To the north, Opus Development’s Citizen Park has anchored the intersection of Euclid and Lindell since 2016. An AC Hotel is planned along York Avenue, the alleyway behind the Argyle Garage, while another block to the west, Straub’s Market has undergone a complete renovation. A small mixed-use redevelopment to include an art studio is underway at 429 N. Euclid, while Clayton development guru Bob Saur is planning 161 micro-apartments at the corner of Euclid and Delmar, across Euclid from Cullinan’s renovated mixed-use Lofts at Euclid building.
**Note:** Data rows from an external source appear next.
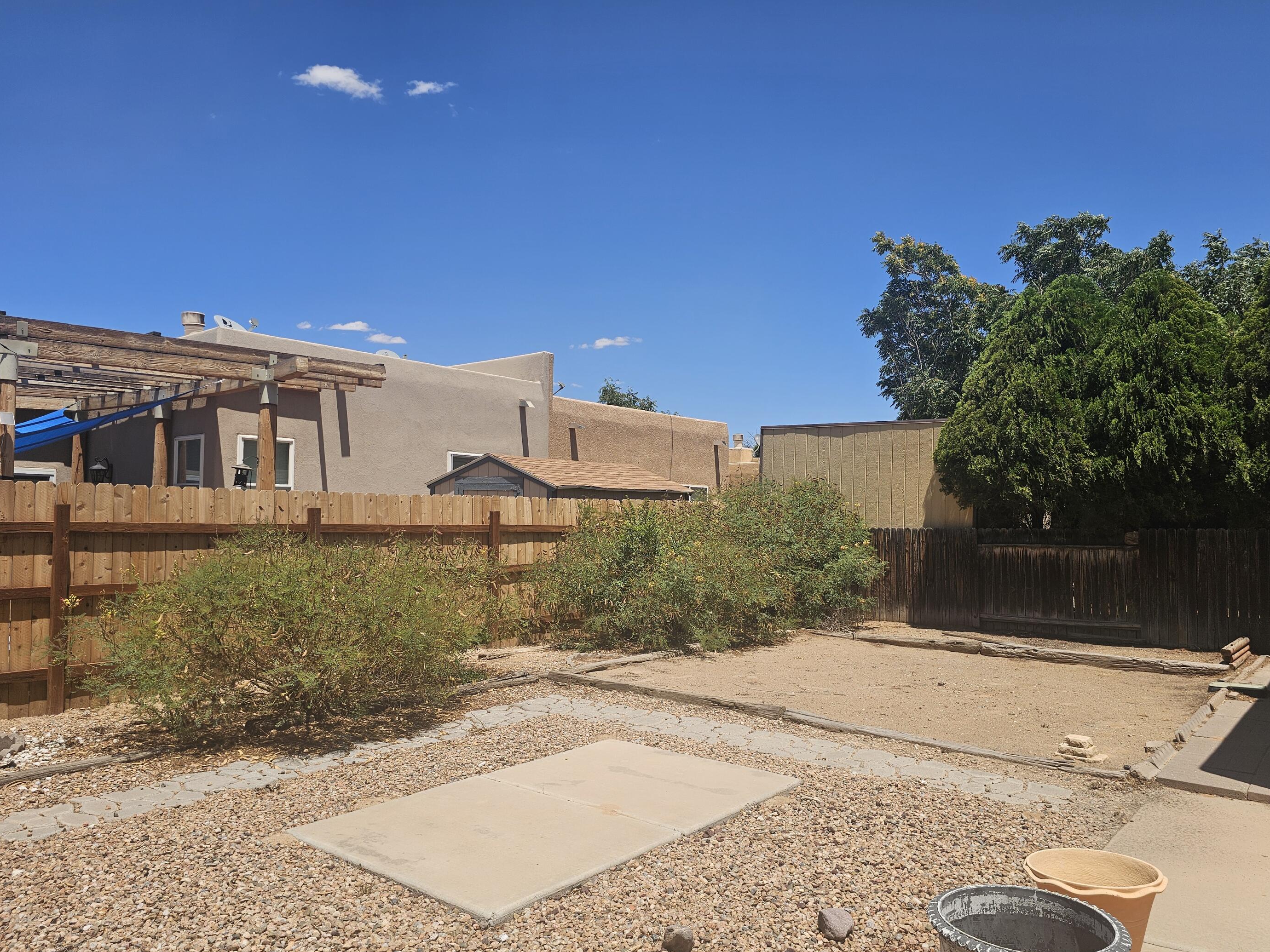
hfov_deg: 69.4
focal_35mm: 25
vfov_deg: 54.9
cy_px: 487
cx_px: 652
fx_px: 917
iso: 10
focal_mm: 6.3
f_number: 1.7
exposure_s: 1/1073
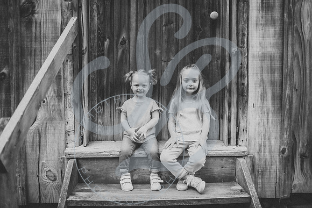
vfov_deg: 38.2
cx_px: 156
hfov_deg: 54.8
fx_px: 301
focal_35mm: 35
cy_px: 104
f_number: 2.8
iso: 250
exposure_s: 1/200
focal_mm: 34
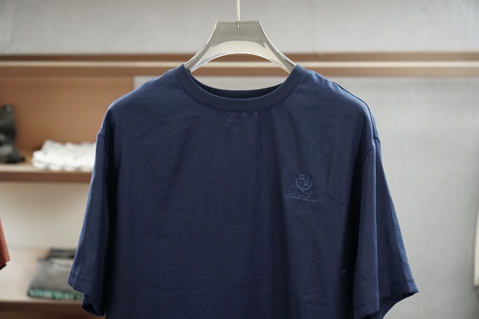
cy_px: 160
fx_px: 1098
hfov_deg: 24.6
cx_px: 240
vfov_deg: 16.6
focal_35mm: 82
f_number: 3.5
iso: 1250
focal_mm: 55
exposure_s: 1/125
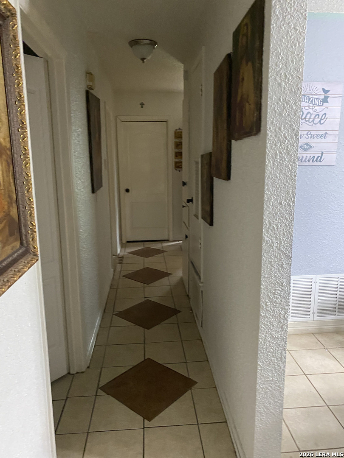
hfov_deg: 53.1
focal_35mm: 26
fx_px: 345
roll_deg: +0.8
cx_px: 172
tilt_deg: -10.1
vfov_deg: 67.3
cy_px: 229
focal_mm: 4.25
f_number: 1.8
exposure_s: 1/40
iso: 500
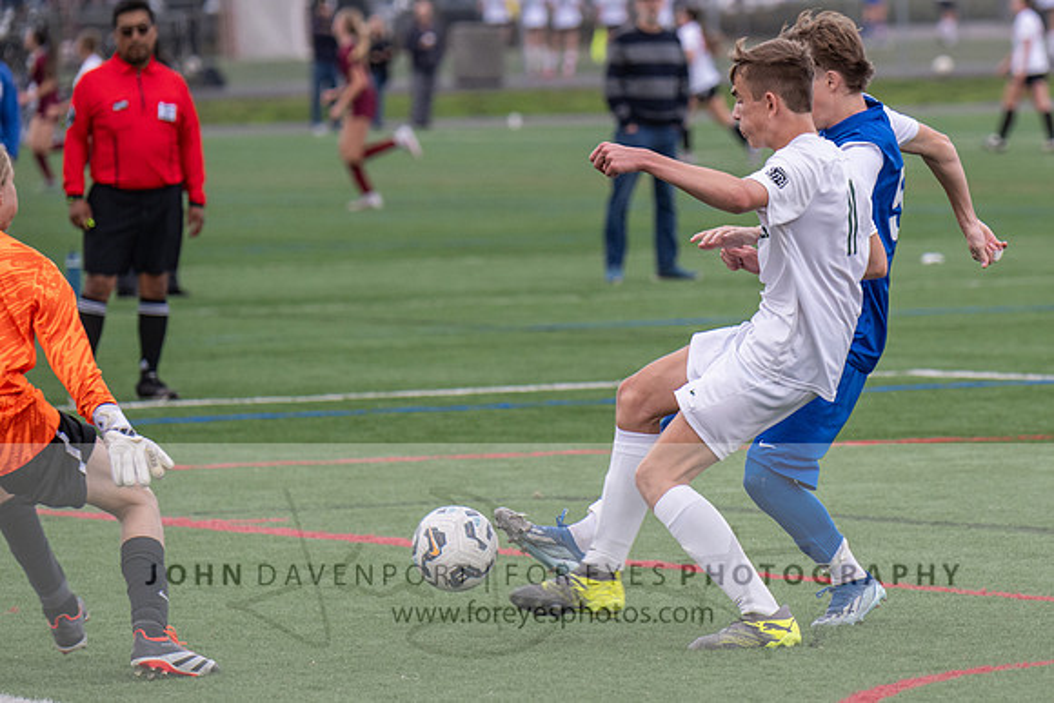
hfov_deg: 5.8
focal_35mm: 354
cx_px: 811
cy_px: 308
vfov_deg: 3.9
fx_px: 10371
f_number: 5.3
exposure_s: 1/1000
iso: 1100
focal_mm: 230
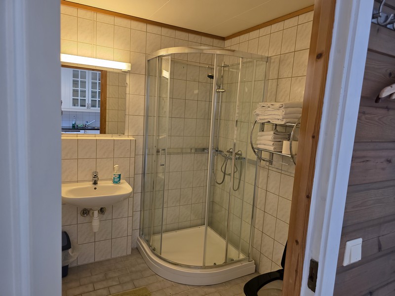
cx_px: 198
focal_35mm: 23
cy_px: 148
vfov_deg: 58.9
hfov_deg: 73.9
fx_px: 262
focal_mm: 6.3
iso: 125
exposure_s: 1/100
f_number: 1.7
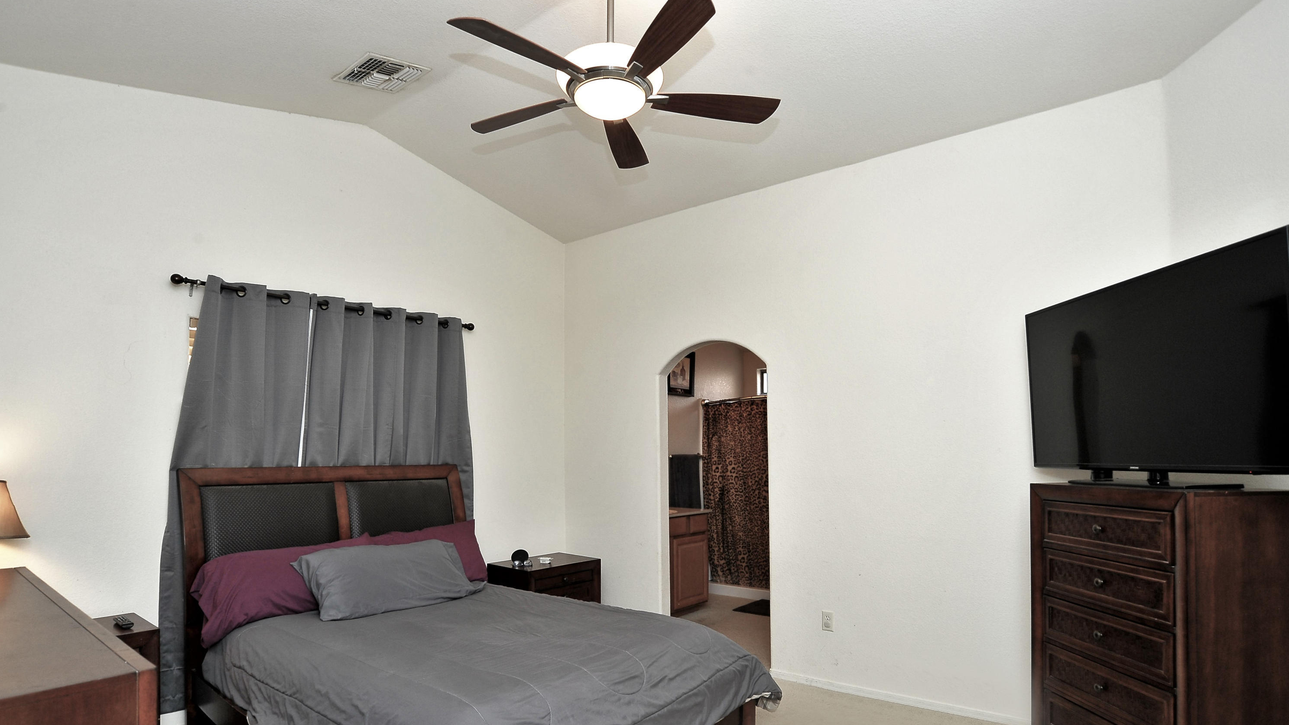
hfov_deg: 89.6
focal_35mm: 19
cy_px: 426
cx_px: 643
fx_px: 649
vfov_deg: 58.0
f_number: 8
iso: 640
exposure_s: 1/30
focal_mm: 18
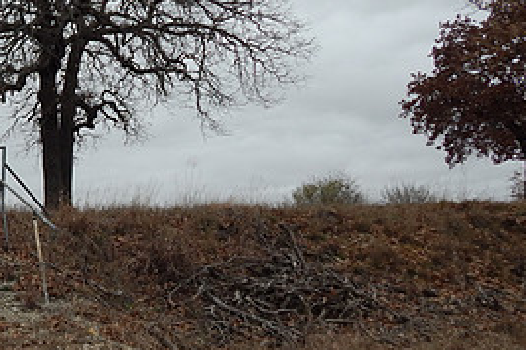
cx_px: -20
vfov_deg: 25.9
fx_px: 760
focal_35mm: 52
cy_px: 219
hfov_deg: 34.2
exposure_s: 1/400
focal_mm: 4
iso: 125
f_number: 6
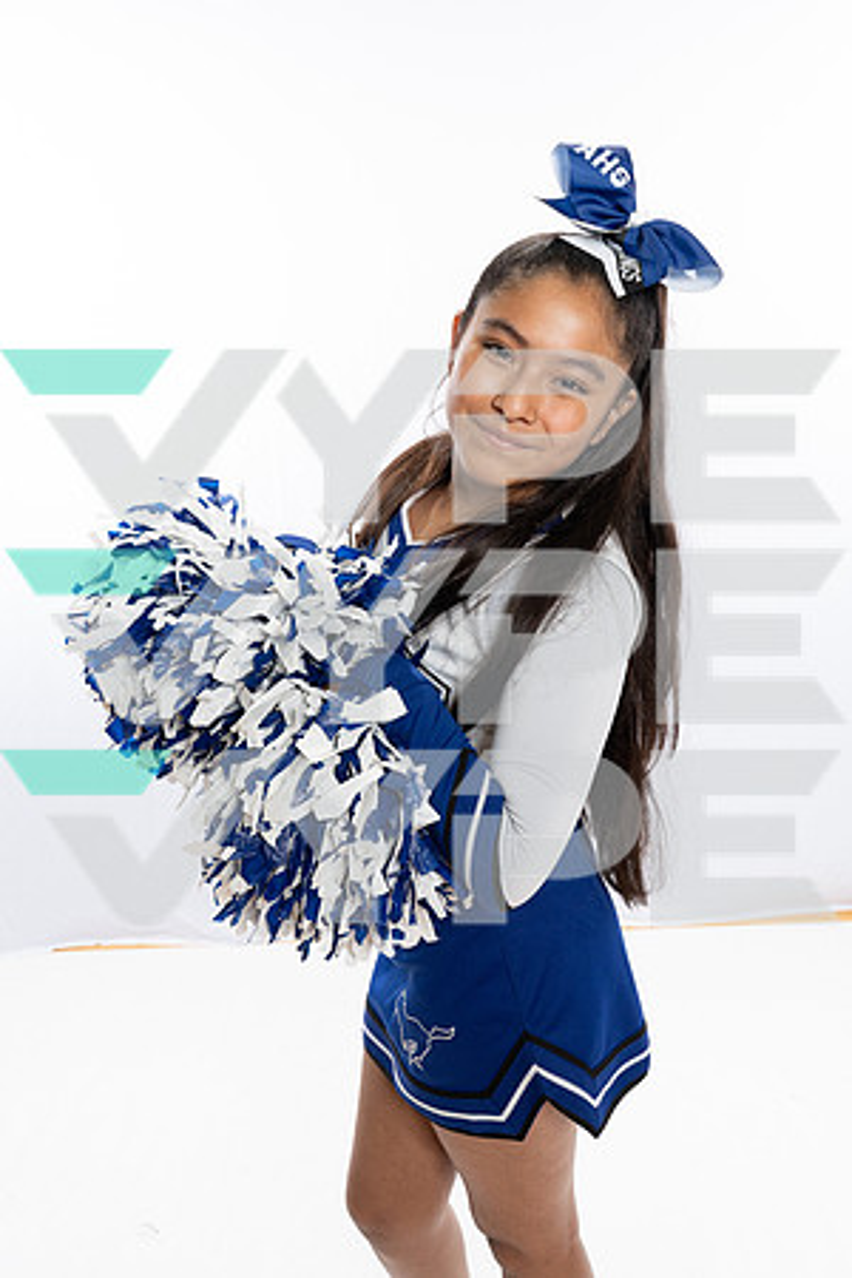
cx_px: 426
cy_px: 639
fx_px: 1278
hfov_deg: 36.9
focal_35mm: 36
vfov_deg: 53.1
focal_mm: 36
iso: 1250
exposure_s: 1/250
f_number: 9
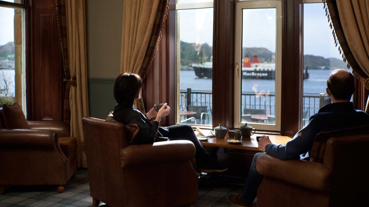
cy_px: 88
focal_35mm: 42
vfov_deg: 28.3
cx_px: 184
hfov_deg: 48.4
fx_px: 411
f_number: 2.8
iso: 125
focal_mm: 40
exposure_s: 1/250
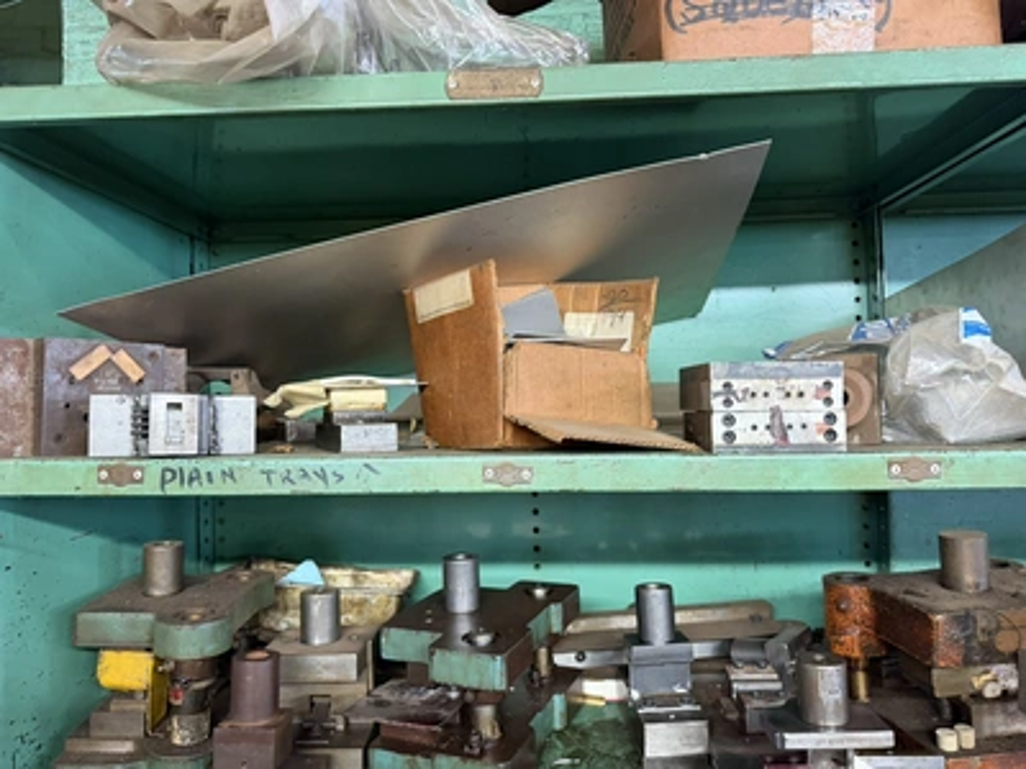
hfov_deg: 71.6
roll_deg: +1.5
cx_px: 513
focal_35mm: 24
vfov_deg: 56.8
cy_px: 384
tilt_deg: +2.6
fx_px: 711
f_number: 1.78
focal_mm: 6.76
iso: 500
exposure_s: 1/60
The intersection of Euclid and McPherson in the Central West End between 1908 and 1918. On the left is what is known today as Mission Taco. Across the street on the left is what is known today at Left Bank Books. Photo: Capturing the City

With all its development, the Central West End remains one of the city’s most diverse areas. In the 2010 Census, the neighborhood’s 14,500 residents were 58% white, 28% black, 11% Asian and 3% Hispanic. Playwright Tennessee Williams, poet T. S. Eliot, author Kate Chopin and the Beat generation’s William S. Burroughs all called the Central West End home. The area is one of the region’s most walkable, car-optional neighborhoods best known for its fin de siècle mansions, historic houses, condos and unique retail. Yet it is the neighborhood’s apartment buildings that now step up to take the gold as the region’s most valuable.